Jesús sabía que había llegado la hora definitiva. Decidió subir a Jerusalén, aunque estaba seguro de que posiblemente sería un viaje sin retorno. Aceptó entrar en la ciudad montado en un humilde burrito, como los campesinos y no como los reyes y emperadores, que entraban por arcos de triunfo a las ciudades conquistadas, montados en briosos caballos y seguidos de un gran séquito de guerreros y esclavos. El grupito de sus seguidores y algunos otros peregrinos que reconocieron en Jesús al Sanador de enfermos y al Maestro de la Misericordia, contagiados por la alegría de entrar en la Ciudad Santa, empezaron a aclamarle y, como muestra de su admiración, alfombraron el camino con sus mantos y con ramas y flores que cortaban del monte que crecía en las orillas. Algo muy sencillo, nada grandioso, radicalmente opuesto a las entradas triunfales de los conquistadores.
Jerusalén ardía de peregrinos llegados de todos los rincones a celebrar la Pascua. Los soldados romanos vigilaban en la torre Antonia, listos para mantener el orden a toda costa. Ese día Jesús no quiso regresar a Betania a pasar la noche en la casa de sus amigos Lázaro, María y Marta, como acostumbraba cuando venía a Jerusalén. Quiso más bien despedirse de sus amigos con una cena especial. Aprovechó en ella para insistirles, con el lavatorio de los pies y la institución de la eucaristía, en la necesidad de servir a los demás y convertirse en alimento de vida para todos…
Después de la cena, Jesús se retiró a orar en el huerto de los olivos. Allí se sintió solo y una angustia sin orillas empezó a oprimirle el alma. La tristeza era tan profunda que parecía manarle como sangre. Intuía que muy pronto lo apresarían, tal vez esa misma noche. Le aterraba la idea de ser crucificado. Desde niño había oído hablar de este terrible suplicio, reservado para los rebeldes que osaban alzarse contra Roma. Ningún ciudadano romano, por grandes que fueran sus delitos y crímenes, podía ser sometido a esa muerte tan dolorosa y humillante. Cuando él tenía dos o tres años, el general Varo incendió Séforis, ciudad muy cercana a Nazaret, destruyó Emaús, tomó Jerusalén, esclavizó a numerosos judíos y crucificó a unos dos mil.
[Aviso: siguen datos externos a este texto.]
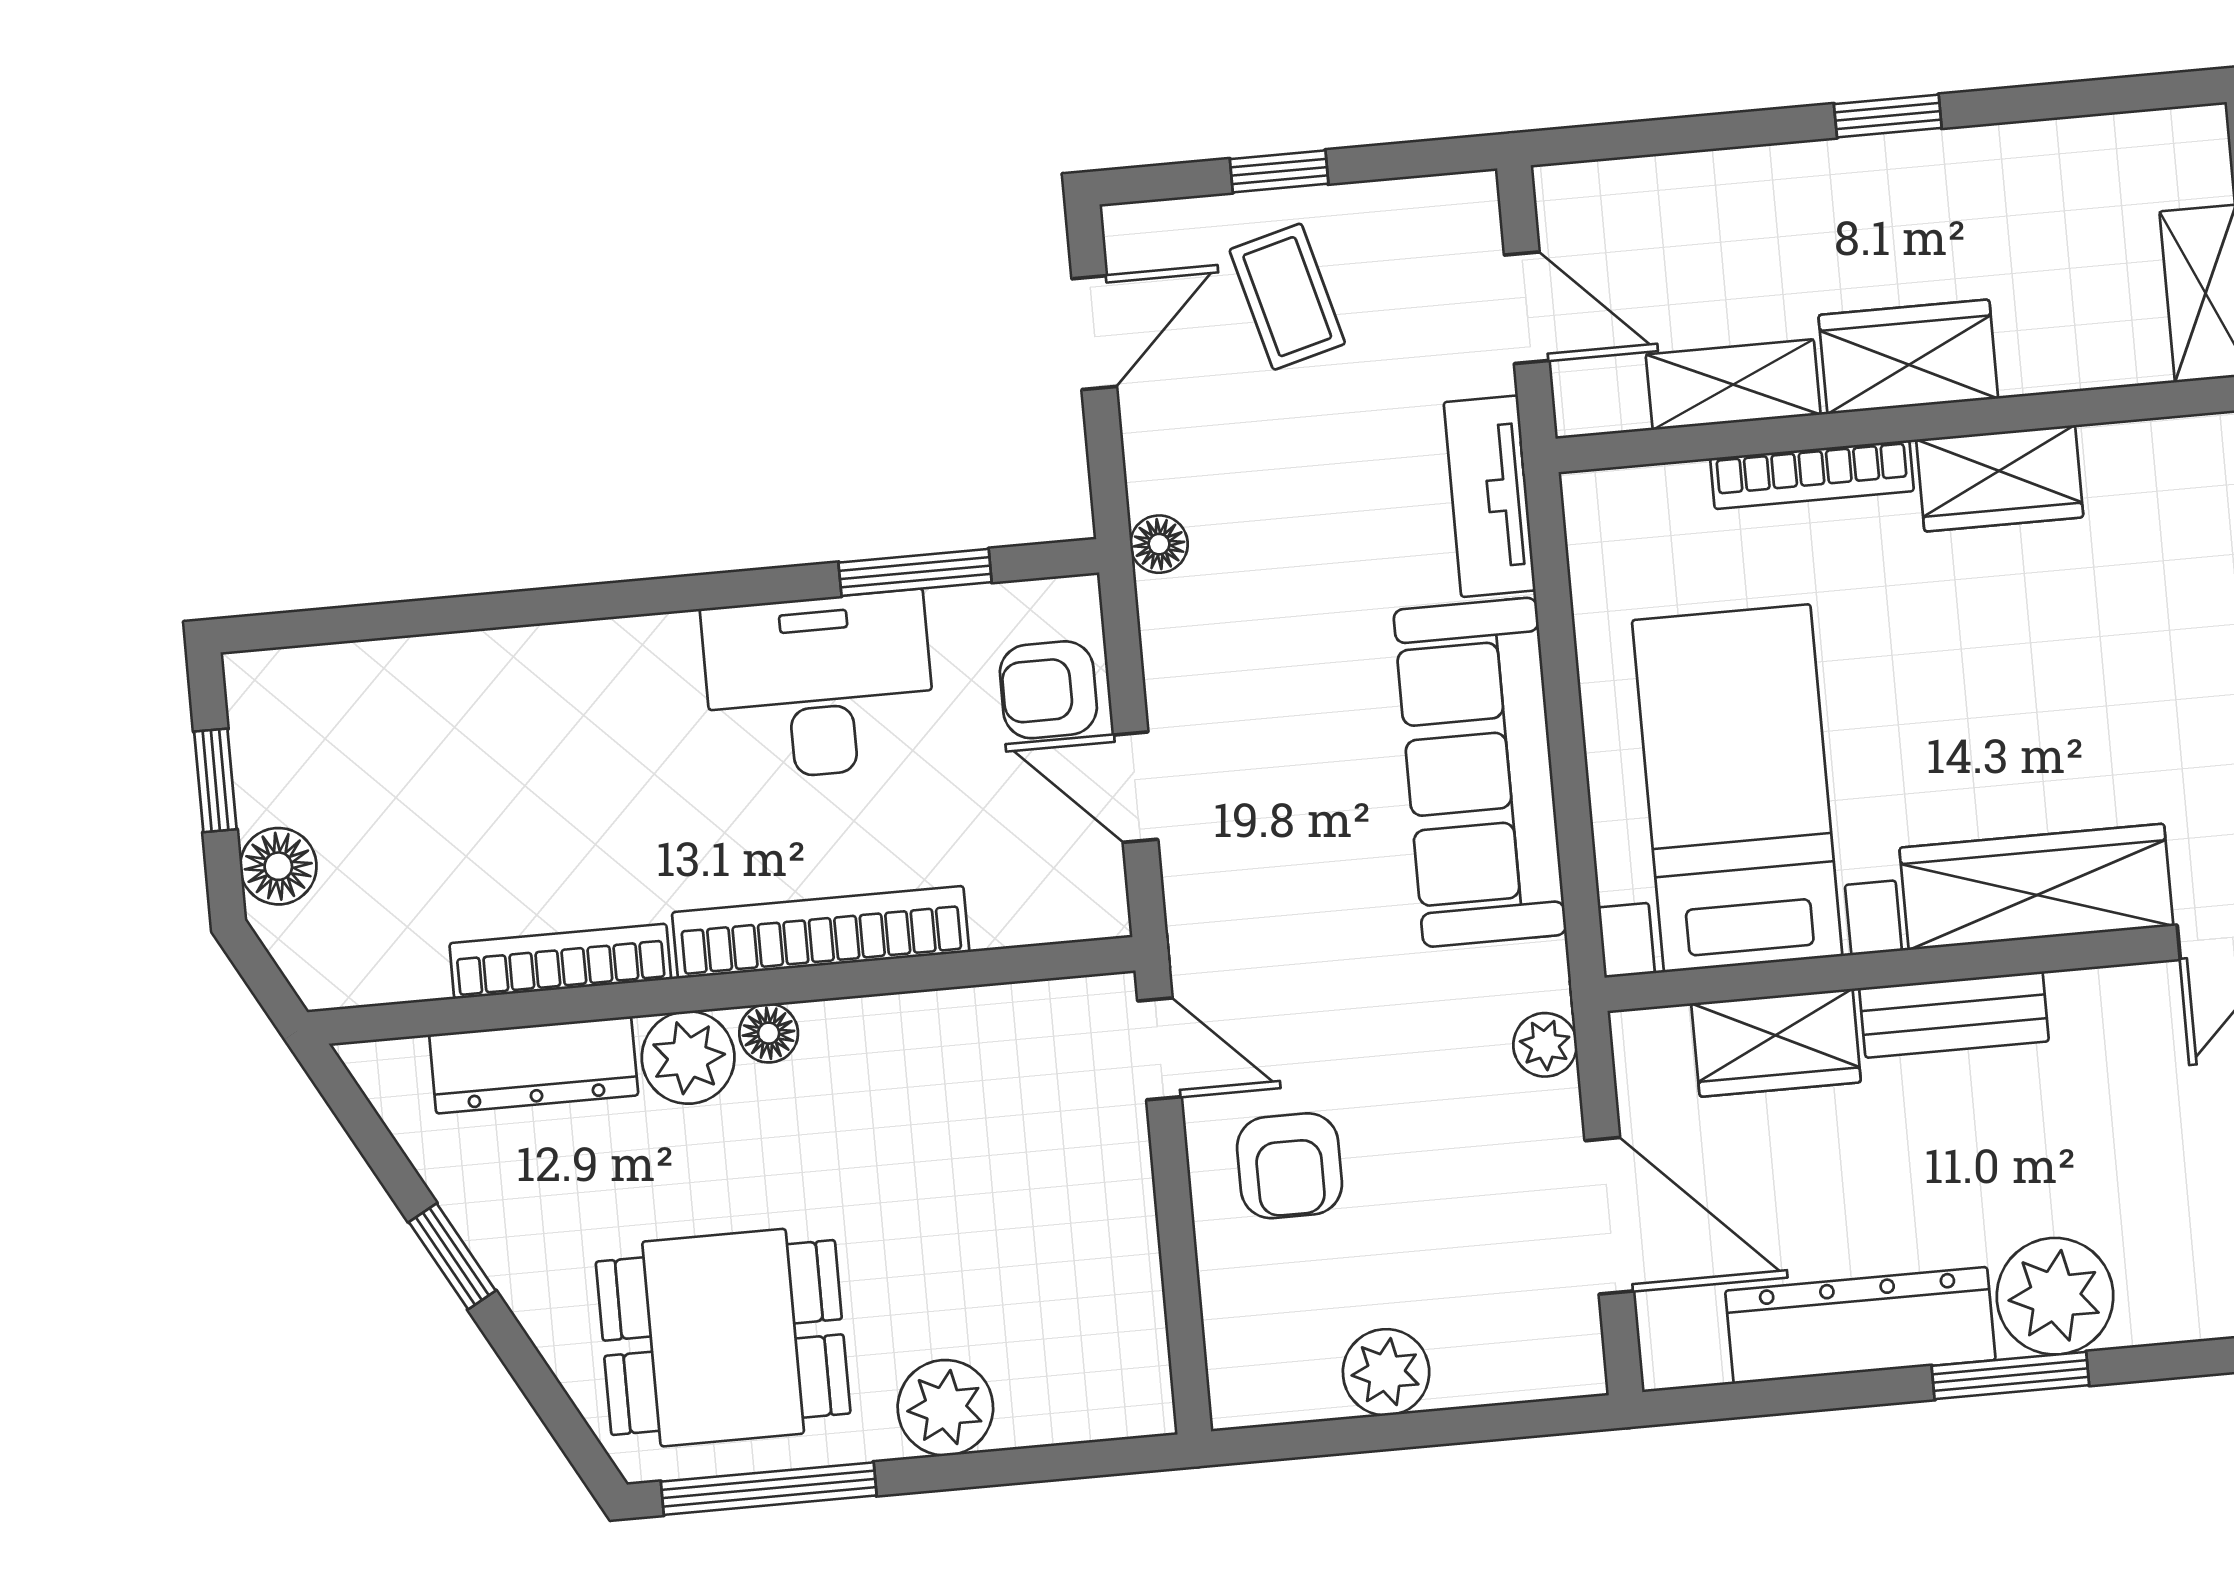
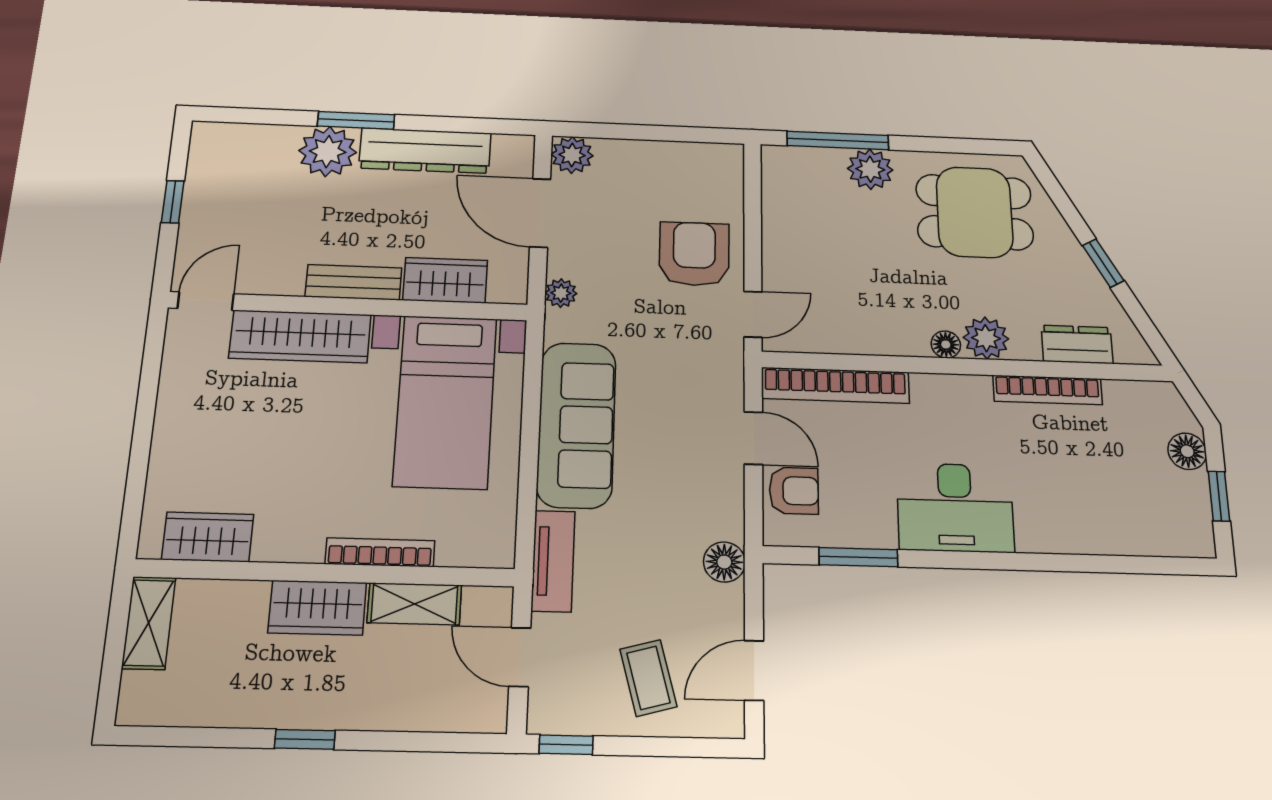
window: (1279, 171) -> (566, 745), moved
wardrobe: (2000, 478) -> (208, 537), moved
floor lamp: (1159, 544) -> (724, 562), width x1.37, depth x1.37
desk: (819, 686) -> (955, 508), moved
bookcase: (821, 932) -> (835, 385), moved
door: (1159, 1049) -> (753, 314), swing flipped
dresser: (534, 1065) -> (1077, 344), width x0.70
armchair: (1289, 1166) -> (694, 254), width x1.38, depth x1.38
plant: (1386, 1372) -> (572, 155), moved
window: (769, 1489) -> (838, 141), moved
La crucifixión siempre era un acto público, pensado para que sirviera de escarmiento. La agonía podía durar horas y hasta días. La asfixia oprimía sus pulmones, y para respirar, los crucificados debían levantarse sobre los clavos, tomar un poco de aire y volver a caer. Y así, hasta la muerte. Algunas veces, para adelantarla, les quebraban los huesos de las piernas para que no pudieran levantarse y se asfixiaran pronto. Previamente, solían ser flagelados y humillados a base de golpes, salivazos y todo tipo de afrentas, de acuerdo al sadismo de los verdugos.
La angustia en el huerto no doblegó su voluntad de llevar hasta el extremo su decisión de entregar la vida al establecimiento del Reino, una sociedad justa y fraternal. No huiría, sino que enfrentaría con valor la misión para la que había sido escogido. Se aferró a la oración aunque sintió como nunca la ausencia de ese Padre Bueno que permanecía callado. Él sabía, sin embargo, que en lo más profundo del silencio, el Padre lo abrazaba y lo acompañaba. De la oración salió fortalecido a enfrentar a los soldados del templo que, siguiendo las órdenes de Caifás, se acercaban a apresarlo. Los amigos huyeron, excepto Pedro, que le siguió de lejos y luego negó varias veces que lo conocía cuando le acusaron de ser uno de los seguidores de Jesús. Después Jesús enfrentaría con gran valor y dignidad amenazas y acusaciones falsas, los golpes, azotes, coronación de espinas y la penosa subida al calvario cargado con la cruz donde sería crucificado y moriría perdonando.
La muerte en cruz fue una consecuencia lógica del modo amoroso en que Jesús vivió su vida, fiel a su misión hasta el extremo. A Jesús no lo mató la voluntad del Padre, sino la maldad de los hombres. Lo mataron porque se atrevió a proponer un Dios distinto, cercano. Lo mataron porque propuso que la verdadera religión consistía en la misericordia y el servicio, y no en el cumplimiento minucioso de tradiciones, principios y normas. Lo mataron porque puso de cabeza todos los valores del mundo: en vez del poder, propuso el servicio; en vez del egoísmo, la solidaridad; en vez de la violencia, la mansedumbre; en vez de la venganza, el perdón; en vez del odio, el amor.